**WORK ITEM**.
Please set down each record exactly as it appears, but leave out any pictures.

******************************

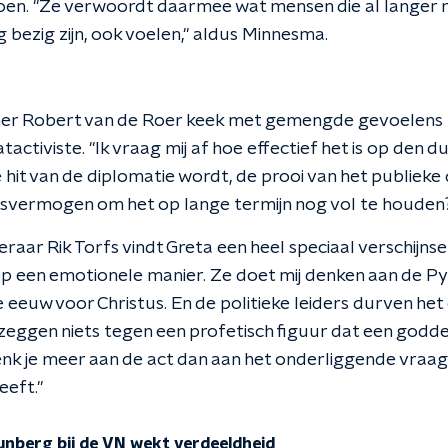
oen. "Ze verwoordt daarmee wat mensen die al langer
bezig zijn, ook voelen," aldus Minnesma.
er Robert van de Roer keek met gemengde gevoelens 
activiste. "Ik vraag mij af hoe effectief het is op den du
 hit van de diplomatie wordt, de prooi van het publieke
svermogen om het op lange termijn nog vol te houden
ar Rik Torfs vindt Greta een heel speciaal verschijnsel
p een emotionele manier. Ze doet mij denken aan de Pyt
e eeuw voor Christus. En de politieke leiders durven het
 zeggen niets tegen een profetisch figuur dat een goddelij
denk je meer aan de act dan aan het onderliggende vraa
eeft."
nberg bij de VN wekt verdeeldheid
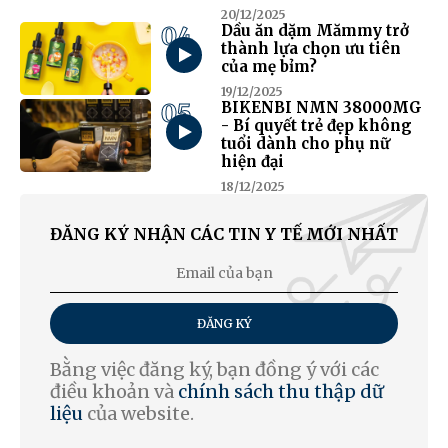
20/12/2025
04
Dầu ăn dặm Mămmy trở
thành lựa chọn ưu tiên
của mẹ bỉm?
19/12/2025
05
BIKENBI NMN 38000MG
- Bí quyết trẻ đẹp không
tuổi dành cho phụ nữ
hiện đại
18/12/2025
ĐĂNG KÝ NHẬN CÁC TIN Y TẾ MỚI NHẤT
ĐĂNG KÝ
Bằng việc đăng ký, bạn đồng ý với các
điều khoản và
chính sách thu thập dữ
liệu
của website.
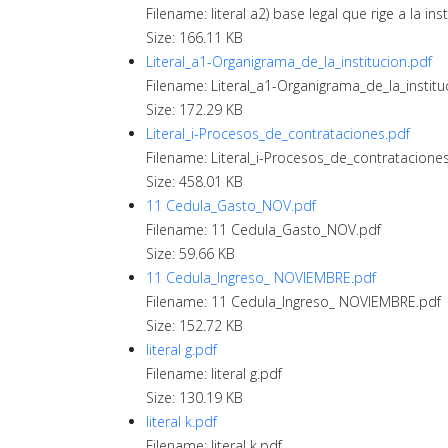
Filename: literal a2) base legal que rige a la ins
Size: 166.11 KB
Literal_a1-Organigrama_de_la_institucion.pdf
Filename: Literal_a1-Organigrama_de_la_institu
Size: 172.29 KB
Literal_i-Procesos_de_contrataciones.pdf
Filename: Literal_i-Procesos_de_contratacione
Size: 458.01 KB
11 Cedula_Gasto_NOV.pdf
Filename: 11 Cedula_Gasto_NOV.pdf
Size: 59.66 KB
11 Cedula_Ingreso_ NOVIEMBRE.pdf
Filename: 11 Cedula_Ingreso_ NOVIEMBRE.pdf
Size: 152.72 KB
literal g.pdf
Filename: literal g.pdf
Size: 130.19 KB
literal k.pdf
Filename: literal k.pdf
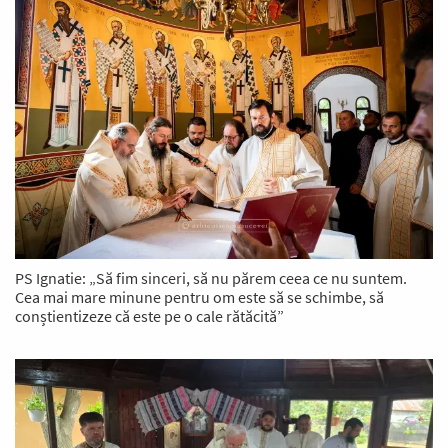
PS Ignatie: „Să fim sinceri, să nu părem ceea ce nu suntem.
Cea mai mare minune pentru om este să se schimbe, să
conștientizeze că este pe o cale rătăcită”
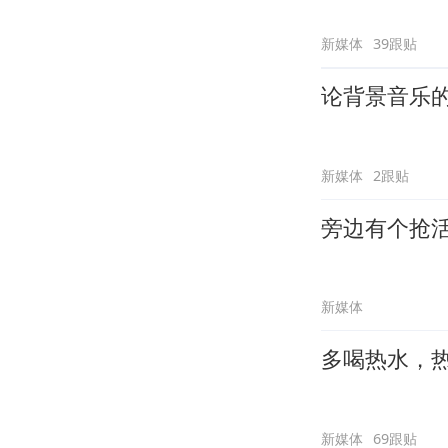
新媒体
39跟贴
论背景音乐
新媒体
2跟贴
旁边有个抢
新媒体
多喝热水，
新媒体
69跟贴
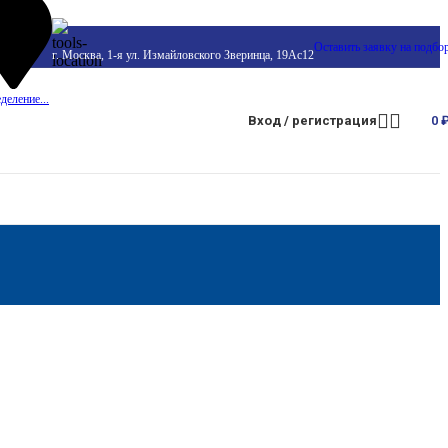
Оставить заявку на подбо
г. Москва, 1-я ул. Измайловского Зверинца, 19Ас12
деление...
Вход / регистрация
0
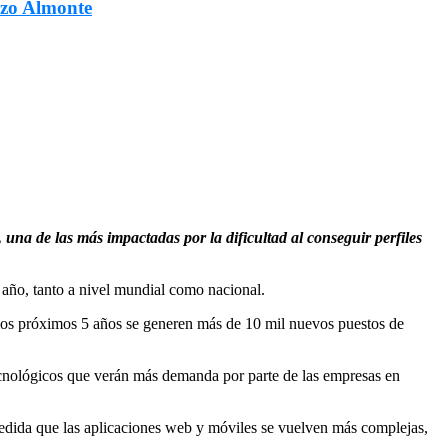
ozo Almonte
una de las más impactadas por la dificultad al conseguir perfiles
 año, tanto a nivel mundial como nacional.
los próximos 5 años se generen más de 10 mil nuevos puestos de
 tecnológicos que verán más demanda por parte de las empresas en
medida que las aplicaciones web y móviles se vuelven más complejas,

******************************

**WORKED SOLUTION**.
oen. "Ze verwoordt daarmee wat mensen die al langer
bezig zijn, ook voelen," aldus Minnesma.
er Robert van de Roer keek met gemengde gevoelens 
activiste. "Ik vraag mij af hoe effectief het is op den du
 hit van de diplomatie wordt, de prooi van het publieke
svermogen om het op lange termijn nog vol te houden
ar Rik Torfs vindt Greta een heel speciaal verschijnsel
p een emotionele manier. Ze doet mij denken aan de Pyt
e eeuw voor Christus. En de politieke leiders durven het
 zeggen niets tegen een profetisch figuur dat een goddelij
denk je meer aan de act dan aan het onderliggende vraa
eeft."
nberg bij de VN wekt verdeeldheid
20/12/2025
04
Dầu ăn dặm Mămmy trở
thành lựa chọn ưu tiên
của mẹ bỉm?
19/12/2025
05
BIKENBI NMN 38000MG
- Bí quyết trẻ đẹp không
tuổi dành cho phụ nữ
hiện đại
18/12/2025
ĐĂNG KÝ NHẬN CÁC TIN Y TẾ MỚI NHẤT
ĐĂNG KÝ
Bằng việc đăng ký, bạn đồng ý với các
điều khoản và
chính sách thu thập dữ
liệu
của website.
Filename: literal a2) base legal que rige a la ins
Size: 166.11 KB
Literal_a1-Organigrama_de_la_institucion.pdf
Filename: Literal_a1-Organigrama_de_la_institu
Size: 172.29 KB
Literal_i-Procesos_de_contrataciones.pdf
Filename: Literal_i-Procesos_de_contratacione
Size: 458.01 KB
11 Cedula_Gasto_NOV.pdf
Filename: 11 Cedula_Gasto_NOV.pdf
Size: 59.66 KB
11 Cedula_Ingreso_ NOVIEMBRE.pdf
Filename: 11 Cedula_Ingreso_ NOVIEMBRE.pdf
Size: 152.72 KB
literal g.pdf
Filename: literal g.pdf
Size: 130.19 KB
literal k.pdf
Filename: literal k.pdf
PS Ignatie: „Să fim sinceri, să nu părem ceea ce nu suntem.
Cea mai mare minune pentru om este să se schimbe, să
conștientizeze că este pe o cale rătăcită”
新媒体
39跟贴
论背景音乐
新媒体
2跟贴
旁边有个抢
新媒体
多喝热水，
新媒体
69跟贴
Оставить заявку на подбо
г. Москва, 1-я ул. Измайловского Зверинца, 19Ас12
деление...
Вход / регистрация
0
ozo Almonte
una de las más impactadas por la dificultad al conseguir perfiles
 año, tanto a nivel mundial como nacional.
los próximos 5 años se generen más de 10 mil nuevos puestos de
 tecnológicos que verán más demanda por parte de las empresas en
medida que las aplicaciones web y móviles se vuelven más complejas,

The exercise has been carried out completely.